▶ [Exercise text]
However, because of the COVID-19 pandemic, the Spring semester of 2020 (S2020 hereafter) was a singular event that provided the extraordinary conditions to study the comparability of in-person and online exams at a broad level. At many universities, students were taking in-person classes during the first half of the S2020 semester, and those same students, with the same faculty, switched to online classes during the second half of the semester due to the nationwide stay-at-home order in the United States. Because this COVID-induced migration to online learning occurred in March 2020, it conveniently split the semester into two halves. As a result, many instructors had given in-person exams before and online exams after the onset of the COVID lockdown, thus enabling a comparison between these exams on a within-subjects basis. This migration to online learning and assessment also allowed us to conduct a university-wide investigation, a virtually impossible task under any other circumstances.

Study Setting.

▶ [Actions to take]
(1) List each distinct noun that comes right after the word "online" in the passage on in-person and online exams.
(2) Pick up the passage on in-person and online exams after its final line and continue writing it.
The listing that follows has no connection to the passage on in-person and online exams.

▶ [Supplied material]

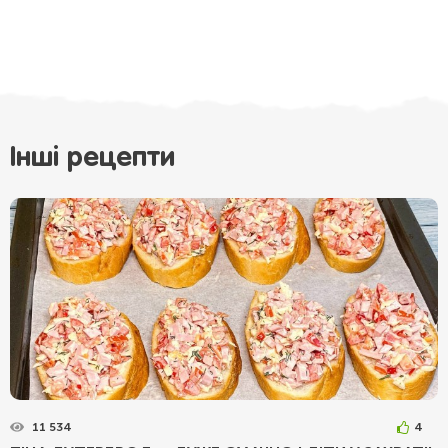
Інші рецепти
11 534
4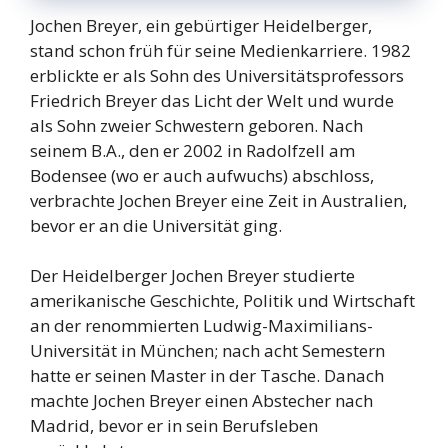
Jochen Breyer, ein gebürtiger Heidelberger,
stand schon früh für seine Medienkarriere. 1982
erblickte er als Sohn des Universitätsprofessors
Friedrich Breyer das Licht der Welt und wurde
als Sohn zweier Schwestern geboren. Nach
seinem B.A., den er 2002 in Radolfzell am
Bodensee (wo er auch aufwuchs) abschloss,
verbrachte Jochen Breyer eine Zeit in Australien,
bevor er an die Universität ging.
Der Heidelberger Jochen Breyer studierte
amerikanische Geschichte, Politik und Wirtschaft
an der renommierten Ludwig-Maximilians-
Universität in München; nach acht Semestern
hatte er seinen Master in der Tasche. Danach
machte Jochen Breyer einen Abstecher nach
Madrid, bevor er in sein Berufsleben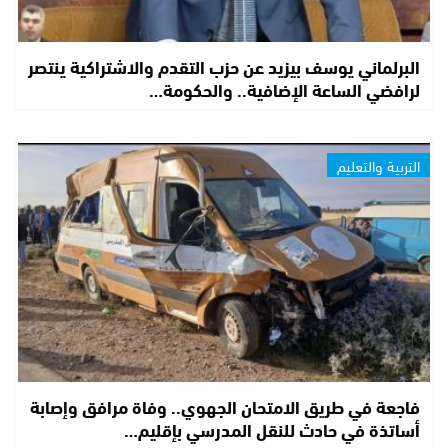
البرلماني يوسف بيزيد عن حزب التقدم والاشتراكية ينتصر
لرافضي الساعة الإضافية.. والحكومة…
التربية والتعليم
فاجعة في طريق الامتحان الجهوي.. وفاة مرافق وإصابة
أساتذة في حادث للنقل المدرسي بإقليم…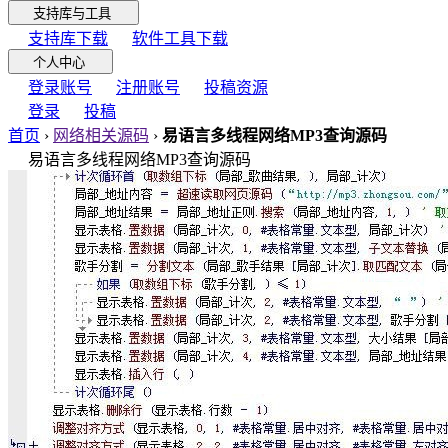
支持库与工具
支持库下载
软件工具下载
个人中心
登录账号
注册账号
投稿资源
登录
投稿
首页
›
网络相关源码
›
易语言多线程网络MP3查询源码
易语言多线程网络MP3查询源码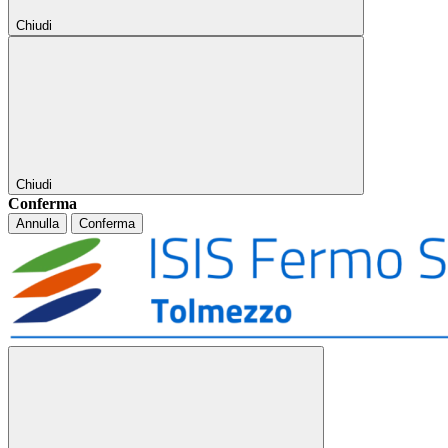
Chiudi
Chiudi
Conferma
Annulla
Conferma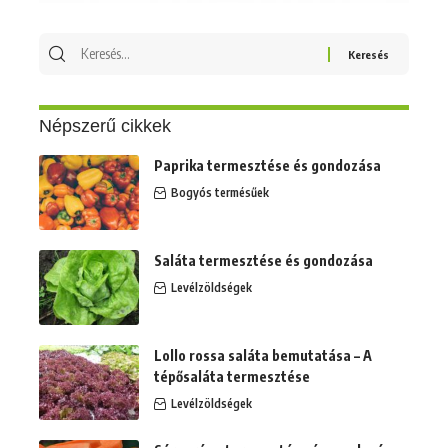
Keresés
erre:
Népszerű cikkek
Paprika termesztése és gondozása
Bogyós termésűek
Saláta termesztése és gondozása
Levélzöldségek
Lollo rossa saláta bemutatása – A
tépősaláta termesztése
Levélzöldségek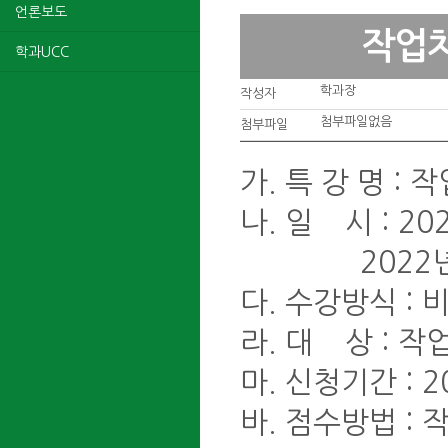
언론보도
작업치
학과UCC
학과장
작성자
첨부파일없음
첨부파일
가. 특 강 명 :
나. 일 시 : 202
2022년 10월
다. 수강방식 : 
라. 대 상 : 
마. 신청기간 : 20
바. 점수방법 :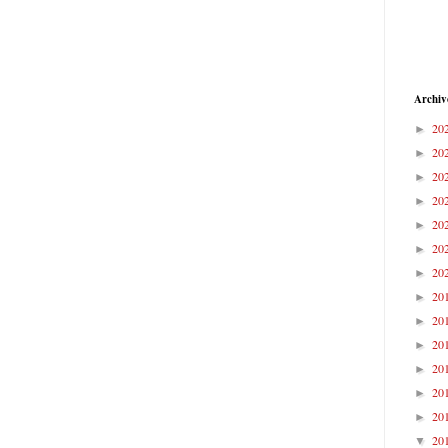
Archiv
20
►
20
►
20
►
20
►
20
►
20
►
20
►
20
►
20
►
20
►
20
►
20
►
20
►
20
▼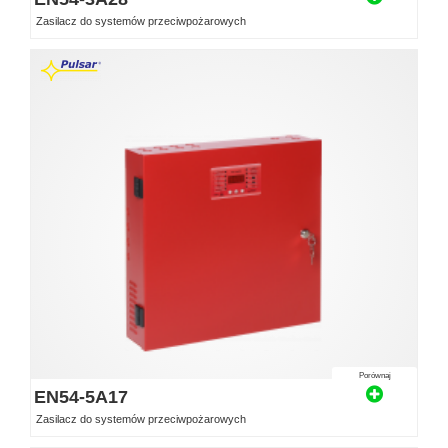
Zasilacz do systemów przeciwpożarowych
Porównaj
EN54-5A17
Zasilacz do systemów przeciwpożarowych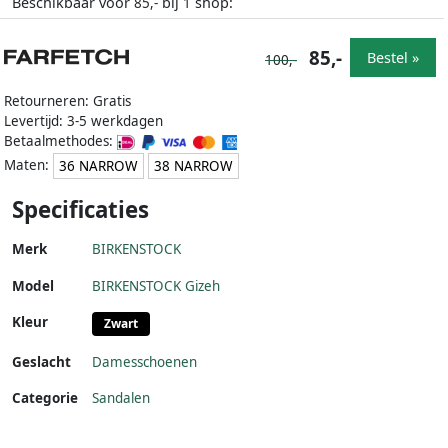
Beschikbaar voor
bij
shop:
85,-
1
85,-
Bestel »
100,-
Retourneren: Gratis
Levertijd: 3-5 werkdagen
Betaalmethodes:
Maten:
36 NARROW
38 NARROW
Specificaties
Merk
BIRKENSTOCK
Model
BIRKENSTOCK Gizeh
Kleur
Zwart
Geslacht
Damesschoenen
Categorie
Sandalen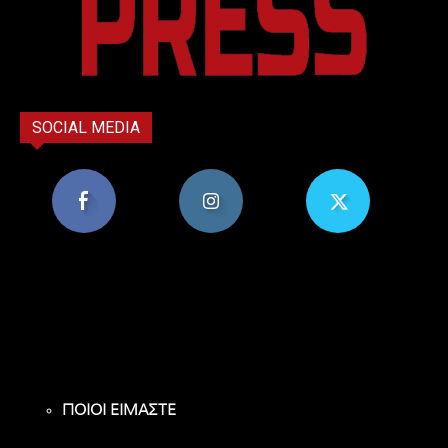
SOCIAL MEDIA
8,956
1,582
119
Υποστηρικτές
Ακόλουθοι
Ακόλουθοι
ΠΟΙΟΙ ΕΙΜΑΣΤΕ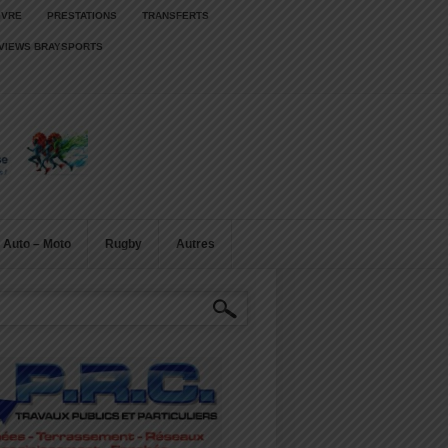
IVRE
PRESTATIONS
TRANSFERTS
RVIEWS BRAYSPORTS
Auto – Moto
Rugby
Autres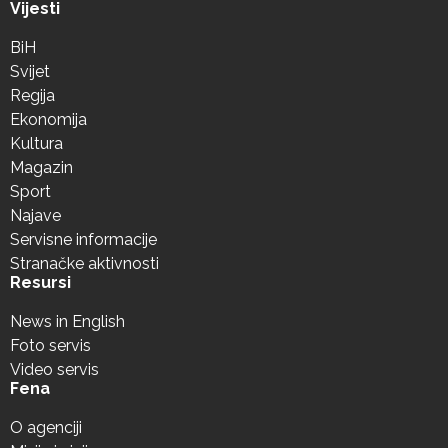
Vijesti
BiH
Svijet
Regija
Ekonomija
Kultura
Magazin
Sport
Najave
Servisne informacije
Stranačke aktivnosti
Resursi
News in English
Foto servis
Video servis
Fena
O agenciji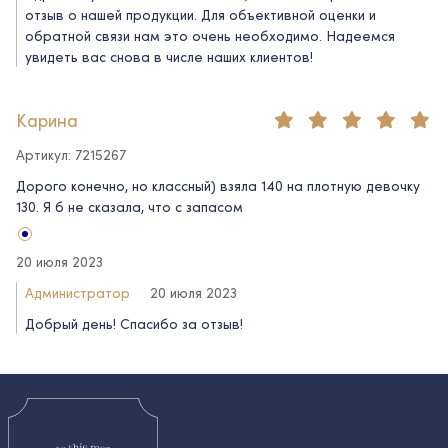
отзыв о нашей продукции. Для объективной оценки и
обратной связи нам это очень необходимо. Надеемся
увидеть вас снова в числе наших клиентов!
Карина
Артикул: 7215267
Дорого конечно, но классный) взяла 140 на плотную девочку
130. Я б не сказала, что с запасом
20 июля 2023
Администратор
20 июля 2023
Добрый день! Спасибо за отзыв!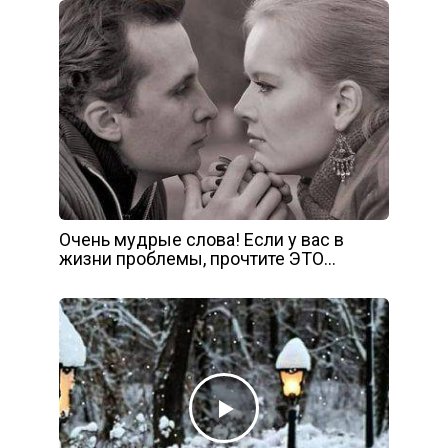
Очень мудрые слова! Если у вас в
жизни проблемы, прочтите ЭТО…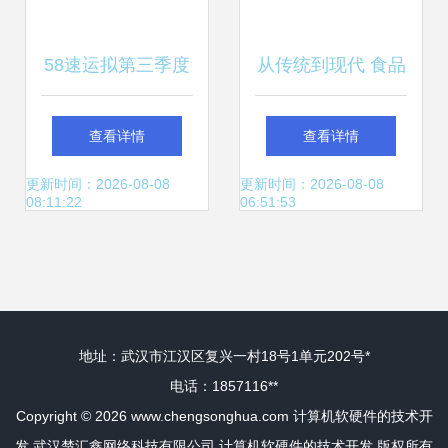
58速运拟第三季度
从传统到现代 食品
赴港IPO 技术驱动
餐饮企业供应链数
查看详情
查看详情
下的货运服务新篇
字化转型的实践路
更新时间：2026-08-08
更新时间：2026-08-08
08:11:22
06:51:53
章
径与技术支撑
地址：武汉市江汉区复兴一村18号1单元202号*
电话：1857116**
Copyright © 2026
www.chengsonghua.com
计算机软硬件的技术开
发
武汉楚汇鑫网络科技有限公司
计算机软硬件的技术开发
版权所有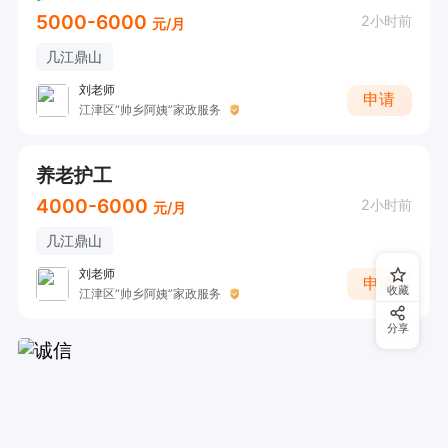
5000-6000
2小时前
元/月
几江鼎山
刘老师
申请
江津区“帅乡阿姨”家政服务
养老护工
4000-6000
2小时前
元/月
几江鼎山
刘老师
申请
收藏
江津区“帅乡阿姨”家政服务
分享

▶ [Answers to the exercise]
(1) exams, classes, learning

(2)
We obtained data from 18 courses offered during S2020 (N = 2,010) in a large public university in the Midwestern United States. For the analysis, we calculated an average score for the in-person exams (i.e., first half of the semester) and an average score for the online exams (i.e., second half of the semester) for each student. We then computed the correlation between in-person and online exam scores in each course. We used a meta-analytic approach and treated each course as an individual study, which allowed us to produce an estimate of the overall effect size while taking into account each course’s error variance. This approach also allowed us to examine what might moderate the correlation between online and in-person exam scores. If online exams do not provide a meaningful assessment of learning, then one should expect the correlation between in-person and online exams to be weak to nonexistent. In contrast, assuming that in-person exam is the standard in assessment—and indeed there are currently no practical alternatives—a higher correlation between online and in-person exams indicates greater assessment value for online exams. One might question our assertion that in-person proctored exams provide the best available assessment of student learning, and that many variables can influence the assessment value of an exam. Indeed, exams are by no means perfect, and instructors should use a variety of methods to assess learning (e.g., group discussions, assignments, presentations). But ultimately, every form of assessment has its shortcomings (46), and the society at large has treated in-person exams as the best form of assessment, as evidenced by its use as a gatekeeper for some of the most important or selective professions (47, 48). Moreover, to assess whether educationally relevant variables would affect the assessment value of online exams (relative to in-person exams), we conducted a number of moderator analyses. If the validity of online exam scores is situationally dependent, the correlation between online and in-person exam scores should vary by situational factors such as question type and field of study.

For the sake of completeness, we also examined whether students perform better on online exams than that on in-person exams at the group level. The results of these analyses are presented in Supporting Information.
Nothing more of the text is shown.